Supply Channels and Regulation: This section explored some of the ramifications of different regulatory rules applied to agbiotech products. Clearly, the costs of segregating products in the marketplace (identity-maintained products) will be substantial, at least until the volume increases and the system adjusts from its present commodity focus. But potentially more significant, significant threats are posed to the world grain and oil products trading system, whether they come from expansive biosafety regulations, as was proposed under the Biodiversity Convention, or through refusals of Europeans to consume genetically modified foods. The latter raises troubling issues of scientific proof of health effects under WTO rules, which appear not to be suited to such strongly felt views.
Institutional Analysis and IPR: IPR, and patents in particular, are a driving force in the evolution of agbiotechnology. Papers in this session considered in a large degree mechanisms for mitigating opportunistic use of patent-conferred monopoly rights. Compulsory licensing is possible outside the U.S. (where grounds are very restrictive), but the reasons for limited use worldwide are poorly understood. Commercialization permission for component materials accessed from the private sector is limiting the ability of public sector researchers to release completed products, but any remedy will be extra-market. Universities, it is recommended, can more effectively market their research capabilities as a disciplinary unit, as opposed to a grant-by-grant process.
Trade and Development: Regulatory certainty is one reason proposed for the leading role of U.S. firms in agbiotech research. However, in developing countries there may be insufficient means, and incentive, to enforce trade rights, including those for intellectual property rights. This means some developing countries can be expected to operate outside the current systems, complicating multinational arrangements and affecting technology transfer.

§ **Task brief**: Reproduce the part of the agbiotech passage that opens with the words containing "Institutional Analysis and" and closes with "a grant-by-grant process.". Rely solely on the agbiotech passage.

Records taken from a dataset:
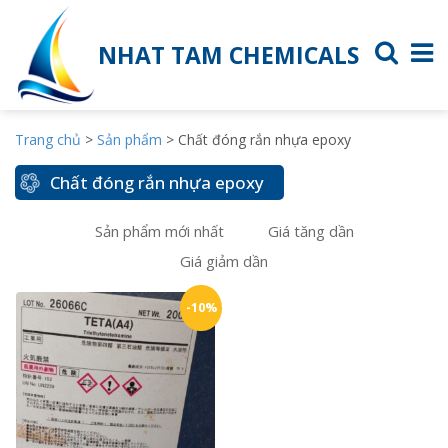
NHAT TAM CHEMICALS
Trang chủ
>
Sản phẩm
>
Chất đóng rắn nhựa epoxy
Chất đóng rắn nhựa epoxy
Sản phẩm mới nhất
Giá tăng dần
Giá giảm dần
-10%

* * *

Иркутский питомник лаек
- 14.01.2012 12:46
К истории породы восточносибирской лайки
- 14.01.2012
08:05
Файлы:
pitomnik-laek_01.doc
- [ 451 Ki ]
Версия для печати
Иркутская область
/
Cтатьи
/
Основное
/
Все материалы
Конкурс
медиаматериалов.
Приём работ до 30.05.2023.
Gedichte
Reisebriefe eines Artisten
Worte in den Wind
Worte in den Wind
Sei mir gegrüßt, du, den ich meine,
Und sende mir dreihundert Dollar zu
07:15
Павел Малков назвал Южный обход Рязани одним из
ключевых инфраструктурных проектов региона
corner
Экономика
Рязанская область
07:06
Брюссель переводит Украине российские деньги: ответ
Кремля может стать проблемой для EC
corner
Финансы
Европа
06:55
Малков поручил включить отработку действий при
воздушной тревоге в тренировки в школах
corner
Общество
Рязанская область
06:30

* * *

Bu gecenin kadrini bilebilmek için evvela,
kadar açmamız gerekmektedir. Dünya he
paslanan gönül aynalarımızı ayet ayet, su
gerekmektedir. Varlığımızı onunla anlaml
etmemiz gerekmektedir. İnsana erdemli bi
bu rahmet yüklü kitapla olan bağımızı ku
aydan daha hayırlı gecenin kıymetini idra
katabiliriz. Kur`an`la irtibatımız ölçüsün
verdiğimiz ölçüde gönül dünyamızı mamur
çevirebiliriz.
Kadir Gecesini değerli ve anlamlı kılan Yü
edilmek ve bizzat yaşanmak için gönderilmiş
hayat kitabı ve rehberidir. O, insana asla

§ **Output of the task**:
Institutional Analysis and IPR: IPR, and patents in particular, are a driving force in the evolution of agbiotechnology. Papers in this session considered in a large degree mechanisms for mitigating opportunistic use of patent-conferred monopoly rights. Compulsory licensing is possible outside the U.S. (where grounds are very restrictive), but the reasons for limited use worldwide are poorly understood. Commercialization permission for component materials accessed from the private sector is limiting the ability of public sector researchers to release completed products, but any remedy will be extra-market. Universities, it is recommended, can more effectively market their research capabilities as a disciplinary unit, as opposed to a grant-by-grant process.